Acute respiratory distress syndrome is frequently under recognized and associated with increased mortality. Previously, we developed a model that used machine learning and natural language processing of text from radiology reports to identify acute respiratory distress syndrome. The model showed improved performance in diagnosing acute respiratory distress syndrome when compared to a rule-based method. In this study, our objective was to externally validate the natural language processing model in patients from an independent hospital setting.
Secondary analysis of data across five prospective clinical studies.
An urban, tertiary care, academic hospital.
Adult patients admitted to the medical ICU and at-risk for acute respiratory distress syndrome.

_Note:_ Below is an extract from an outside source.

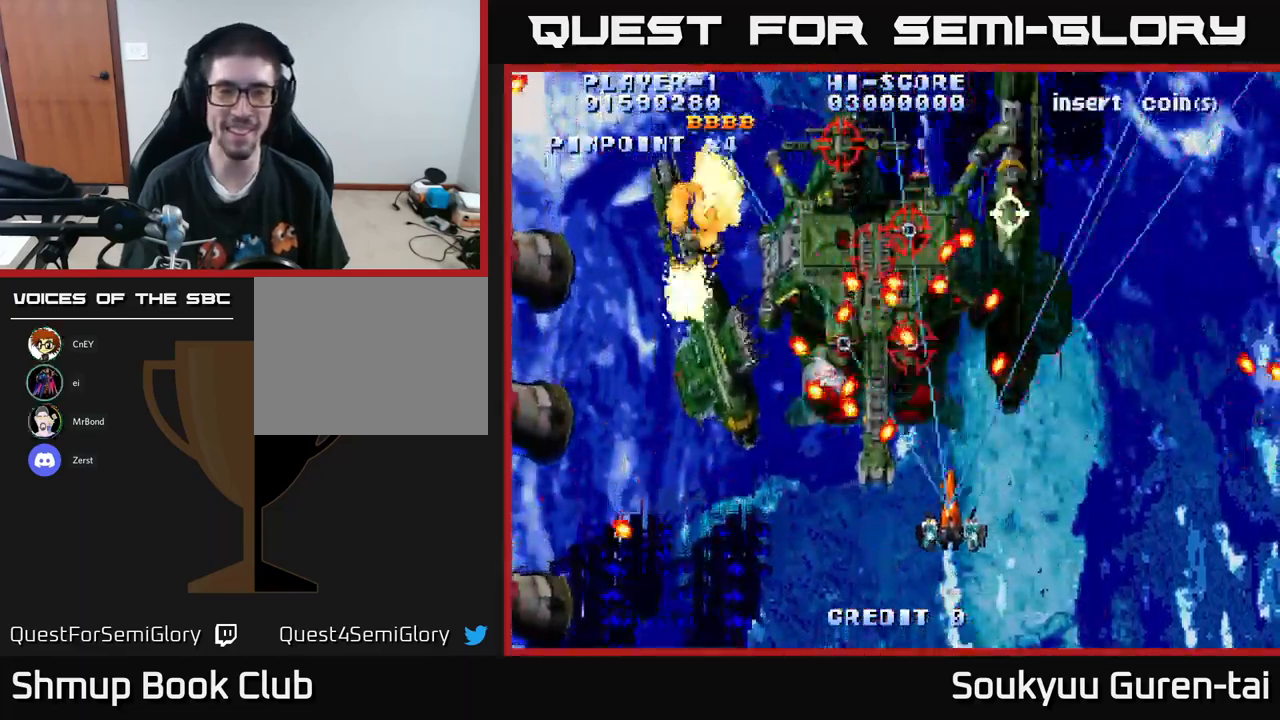
{"buttons": ["A", "DPAD_DOWN", "DPAD_RIGHT"], "left_stick": "center", "right_stick": "center", "events": [[184, "DPAD_DOWN", "up"], [234, "A", "up"], [250, "DPAD_DOWN", "down"], [250, "DPAD_LEFT", "up"], [267, "DPAD_RIGHT", "down"], [284, "A", "down"]]}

Measurements and Main Results:
The natural language processing model was previously derived and internally validated in burn, trauma, and medical patients at Loyola University Medical Center. Two machine learning models were examined with the following text features from qualifying radiology reports: 1) word representations (n-grams) and 2) standardized clinical named entity mentions mapped from the National Library of Medicine Unified Medical Language System. The models were externally validated in a cohort of 235 patients at the University of Chicago Medicine, among which 110 (47%) were diagnosed with acute respiratory distress syndrome by expert annotation. During external validation, the n-gram model demonstrated good discrimination between acute respiratory distress syndrome and nonacute respiratory distress syndrome patients (C-statistic, 0.78; 95% CI, 0.72–0.84). The n-gram model had a higher discrimination for acute respiratory distress syndrome when compared with the standardized named entity model, although not statistically significant (C-statistic 0.78 vs 0.72; p = 0.09). The most important features in the model had good face validity for acute respiratory distress syndrome characteristics but differences in frequencies did occur between hospital settings.
Our computable phenotype for acute respiratory distress syndrome had good discrimination in external validation and may be used by other health systems for case-identification. Discrepancies in feature representation are likely due to differences in characteristics of the patient cohorts.